Exercise instructions:
The answer must be a single number: how many lines in this listing hold the word "Carpet".

Input data:
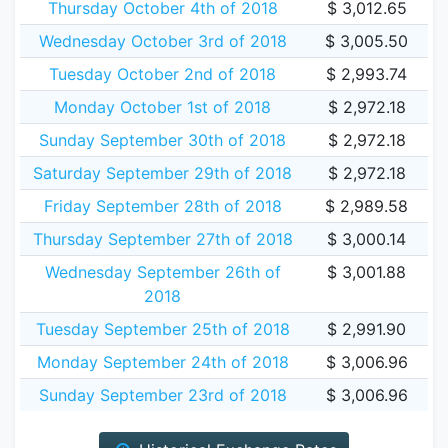
Thursday October 4th of 2018
$ 3,012.65
Wednesday October 3rd of 2018
$ 3,005.50
Tuesday October 2nd of 2018
$ 2,993.74
Monday October 1st of 2018
$ 2,972.18
Sunday September 30th of 2018
$ 2,972.18
Saturday September 29th of 2018
$ 2,972.18
Friday September 28th of 2018
$ 2,989.58
Thursday September 27th of 2018
$ 3,000.14
Wednesday September 26th of
$ 3,001.88
2018
Tuesday September 25th of 2018
$ 2,991.90
Monday September 24th of 2018
$ 3,006.96
Sunday September 23rd of 2018
$ 3,006.96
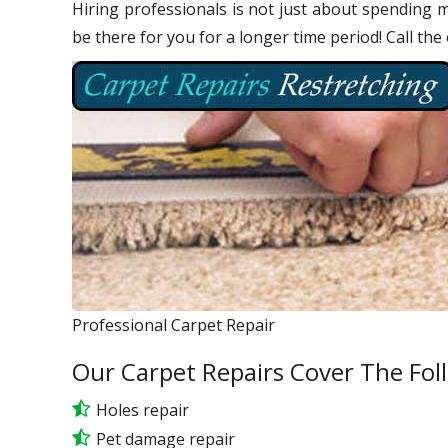
Hiring professionals is not just about spending m
be there for you for a longer time period! Call the
Professional Carpet Repair
Our Carpet Repairs Cover The Fol
Holes repair
Pet damage repair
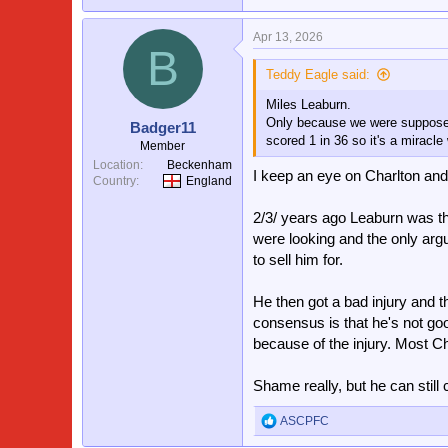
Apr 13, 2026
B
Teddy Eagle said:
Miles Leaburn.
Only because we were supposedly
Badger11
scored 1 in 36 so it's a miracle
Member
Location
Beckenham
I keep an eye on Charlton an
Country
England
2/3/ years ago Leaburn was th
were looking and the only arg
to sell him for.
He then got a bad injury and th
consensus is that he's not go
because of the injury. Most Cha
Shame really, but he can stil
ASCPFC
R
e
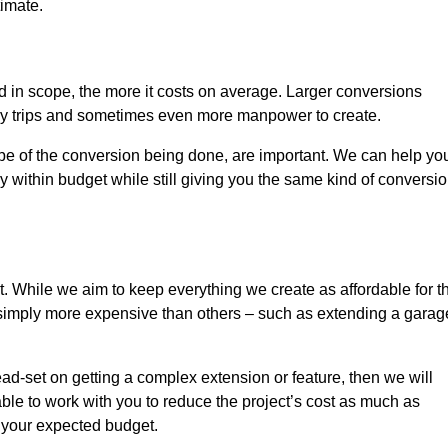
timate.
nd in scope, the more it costs on average. Larger conversions
ly trips and sometimes even more manpower to create.
ope of the conversion being done, are important. We can help yo
 within budget while still giving you the same kind of conversi
t. While we aim to keep everything we create as affordable for t
re simply more expensive than others – such as extending a garag
ead-set on getting a complex extension or feature, then we will
ble to work with you to reduce the project’s cost as much as
s your expected budget.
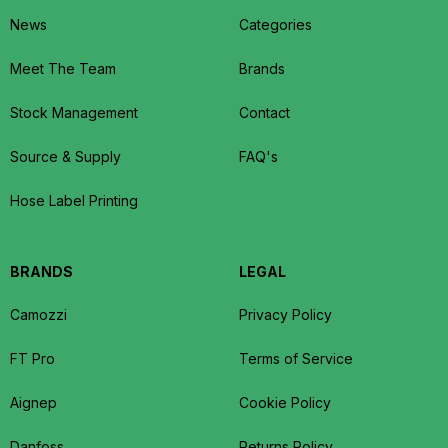
News
Categories
Meet The Team
Brands
Stock Management
Contact
Source & Supply
FAQ's
Hose Label Printing
BRANDS
LEGAL
Camozzi
Privacy Policy
FT Pro
Terms of Service
Aignep
Cookie Policy
Danfoss
Returns Policy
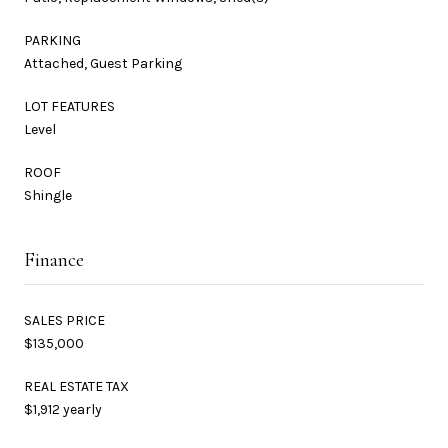
PARKING
Attached, Guest Parking
LOT FEATURES
Level
ROOF
Shingle
Finance
SALES PRICE
$135,000
REAL ESTATE TAX
$1,912 yearly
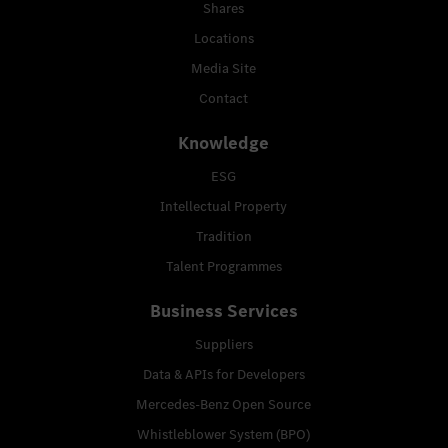
Shares
Locations
Media Site
Contact
Knowledge
ESG
Intellectual Property
Tradition
Talent Programmes
Business Services
Suppliers
Data & APIs for Developers
Mercedes-Benz Open Source
Whistleblower System (BPO)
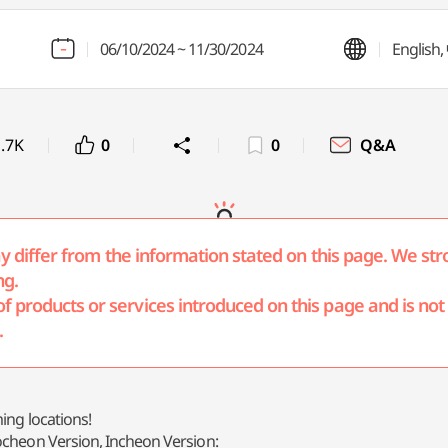
06/10/2024 ~ 11/30/2024
Englis
.7K
0
0
Q&A
may differ from the information stated on this page. We str
ng.
products or services introduced on this page and is not r
.
ing locations!
ocheon Version, Incheon Version:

Answer to this exercise:
2